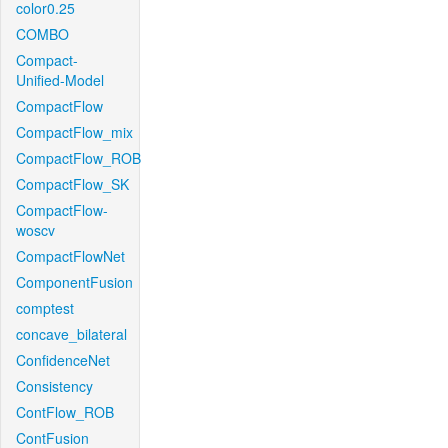
color0.25
COMBO
Compact-
Unified-Model
CompactFlow
CompactFlow_mix
CompactFlow_ROB
CompactFlow_SK
CompactFlow-
woscv
CompactFlowNet
ComponentFusion
comptest
concave_bilateral
ConfidenceNet
Consistency
ContFlow_ROB
ContFusion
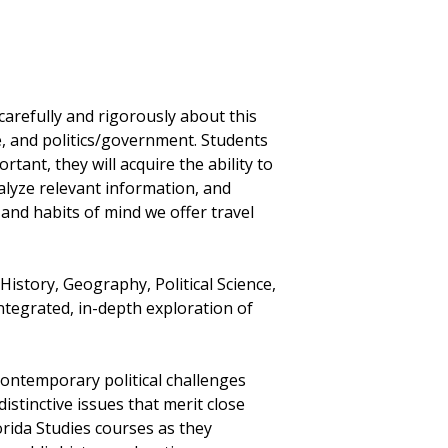
carefully and rigorously about this
e, and politics/government. Students
tant, they will acquire the ability to
nalyze relevant information, and
 and habits of mind we offer travel
istory, Geography, Political Science,
integrated, in-depth exploration of
ntemporary political challenges
distinctive issues that merit close
lorida Studies courses as they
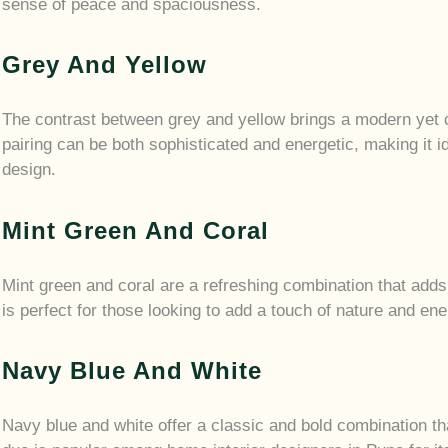
sense of peace and spaciousness.
Grey And Yellow
The contrast between grey and yellow brings a modern yet c
pairing can be both sophisticated and energetic, making it 
design.
Mint Green And Coral
Mint green and coral are a refreshing combination that adds
is perfect for those looking to add a touch of nature and en
Navy Blue And White
Navy blue and white offer a classic and bold combination t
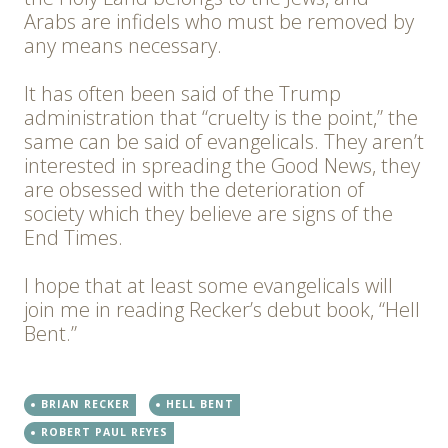
Arabs are infidels who must be removed by
any means necessary.
It has often been said of the Trump
administration that “cruelty is the point,” the
same can be said of evangelicals. They aren’t
interested in spreading the Good News, they
are obsessed with the deterioration of
society which they believe are signs of the
End Times.
I hope that at least some evangelicals will
join me in reading Recker’s debut book, “Hell
Bent.”
BRIAN RECKER
HELL BENT
ROBERT PAUL REYES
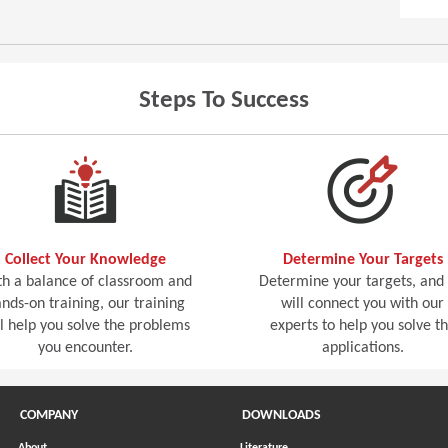
Steps To Success
Collect Your Knowledge
Determine Your Targets
h a balance of classroom and
Determine your targets, and
nds-on training, our training
will connect you with our
ll help you solve the problems
experts to help you solve t
you encounter.
applications.
COMPANY
DOWNLOADS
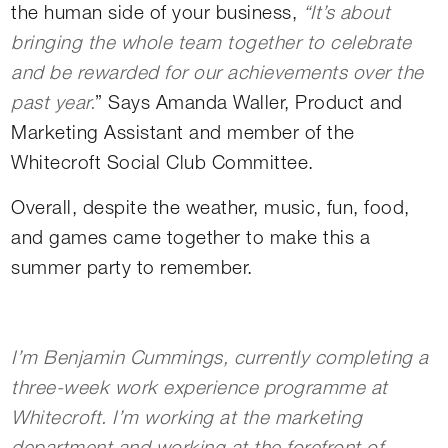
the human side of your business,
“It’s about
bringing the whole team together to celebrate
and be rewarded for our achievements over the
past year.
” Says Amanda Waller, Product and
Marketing Assistant and member of the
Whitecroft Social Club Committee.
Overall, despite the weather, music, fun, food,
and games came together to make this a
summer party to remember.
I’m Benjamin Cummings, currently completing a
three-week work experience programme at
Whitecroft. I’m working at the marketing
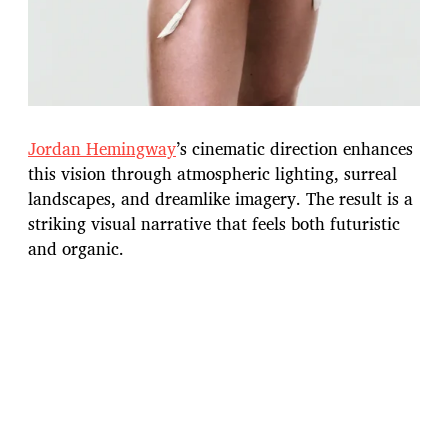
Jordan Hemingway
’s cinematic direction enhances
this vision through atmospheric lighting, surreal
landscapes, and dreamlike imagery. The result is a
striking visual narrative that feels both futuristic
and organic.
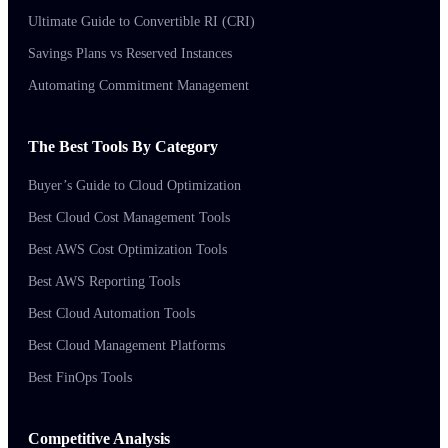
Ultimate Guide to Convertible RI (CRI)
Savings Plans vs Reserved Instances
Automating Commitment Management
The Best Tools By Category
Buyer’s Guide to Cloud Optimization
Best Cloud Cost Management Tools
Best AWS Cost Optimization Tools
Best AWS Reporting Tools
Best Cloud Automation Tools
Best Cloud Management Platforms
Best FinOps Tools
Competitive Analysis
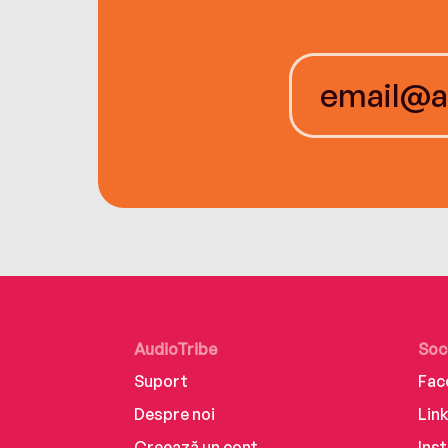
AudioTribe
Soc
Suport
Fac
Despre noi
Lin
Creează un cont
Ins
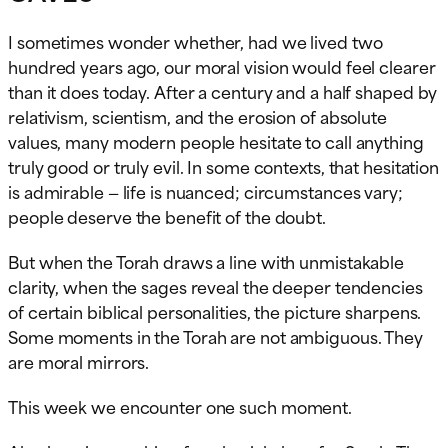
I sometimes wonder whether, had we lived two
hundred years ago, our moral vision would feel clearer
than it does today. After a century and a half shaped by
relativism, scientism, and the erosion of absolute
values, many modern people hesitate to call anything
truly good or truly evil. In some contexts, that hesitation
is admirable — life is nuanced; circumstances vary;
people deserve the benefit of the doubt.
But when the Torah draws a line with unmistakable
clarity, when the sages reveal the deeper tendencies
of certain biblical personalities, the picture sharpens.
Some moments in the Torah are not ambiguous. They
are moral mirrors.
This week we encounter one such moment.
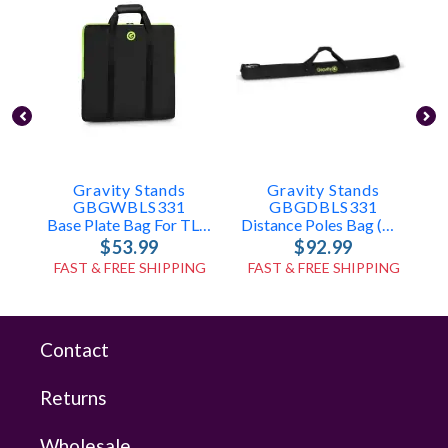
Gravity Stands
Gravity Stands
GBGWBLS331
GBGDBLS331
Base Plate Bag For TLS431, LS431, LS331
Distance Poles Bag (holds 2x TLS431, LS431, Or LS331 Poles)
$53.99
$92.99
FAST & FREE SHIPPING
FAST & FREE SHIPPING
Contact
Returns
Wholesale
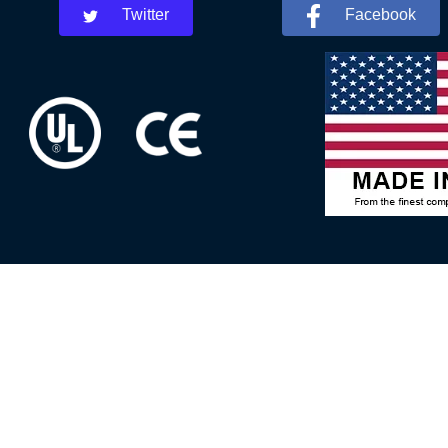
Twitter
Facebook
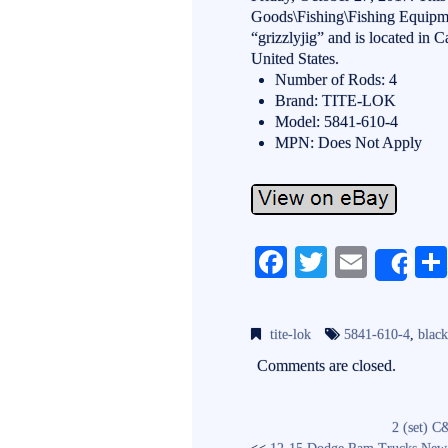
Goods\Fishing\Fishing Equipme
“grizzlyjig” and is located in C
United States.
Number of Rods: 4
Brand: TITE-LOK
Model: 5841-610-4
MPN: Does Not Apply
Fa
T
E
Sh
ce
wi
m
bo
tte
ail
tite-lok
5841-610-4
,
blac
ok
r
Comments are closed.
2 (set) C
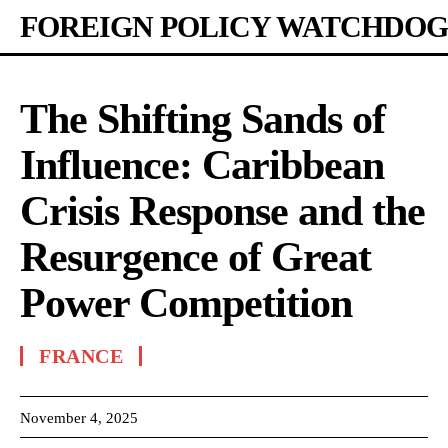
FOREIGN POLICY WATCHDOG
The Shifting Sands of
Influence: Caribbean
Crisis Response and the
Resurgence of Great
Power Competition
FRANCE
November 4, 2025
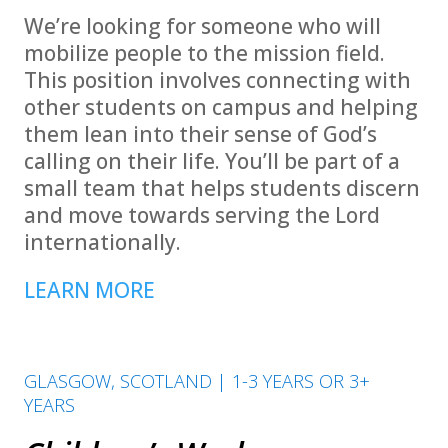
We’re looking for someone who will
mobilize people to the mission field.
This position involves connecting with
other students on campus and helping
them lean into their sense of God’s
calling on their life. You’ll be part of a
small team that helps students discern
and move towards serving the Lord
internationally.
LEARN MORE
GLASGOW, SCOTLAND | 1-3 YEARS OR 3+
YEARS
========
JOB ITEM:
Copy exactly, and only, the lines from the first entry through the line holding "h a balance of classroom and", both ends included, leaving out every picture.

RESPONSE TO THE TASK:
color0.25
COMBO
Compact-
Unified-Model
CompactFlow
CompactFlow_mix
CompactFlow_ROB
CompactFlow_SK
CompactFlow-
woscv
CompactFlowNet
ComponentFusion
comptest
concave_bilateral
ConfidenceNet
Consistency
ContFlow_ROB
ContFusion
carefully and rigorously about this
e, and politics/government. Students
tant, they will acquire the ability to
nalyze relevant information, and
 and habits of mind we offer travel
istory, Geography, Political Science,
integrated, in-depth exploration of
ntemporary political challenges
distinctive issues that merit close
lorida Studies courses as they
sense of peace and spaciousness.
Grey And Yellow
The contrast between grey and yellow brings a modern yet c
pairing can be both sophisticated and energetic, making it 
design.
Mint Green And Coral
Mint green and coral are a refreshing combination that adds
is perfect for those looking to add a touch of nature and en
Navy Blue And White
Navy blue and white offer a classic and bold combination t
Arabs are infidels who must be removed by
any means necessary.
It has often been said of the Trump
administration that “cruelty is the point,” the
same can be said of evangelicals. They aren’t
interested in spreading the Good News, they
are obsessed with the deterioration of
society which they believe are signs of the
End Times.
I hope that at least some evangelicals will
join me in reading Recker’s debut book, “Hell
Bent.”
BRIAN RECKER
HELL BENT
ROBERT PAUL REYES
Steps To Success
Collect Your Knowledge
Determine Your Targets
h a balance of classroom and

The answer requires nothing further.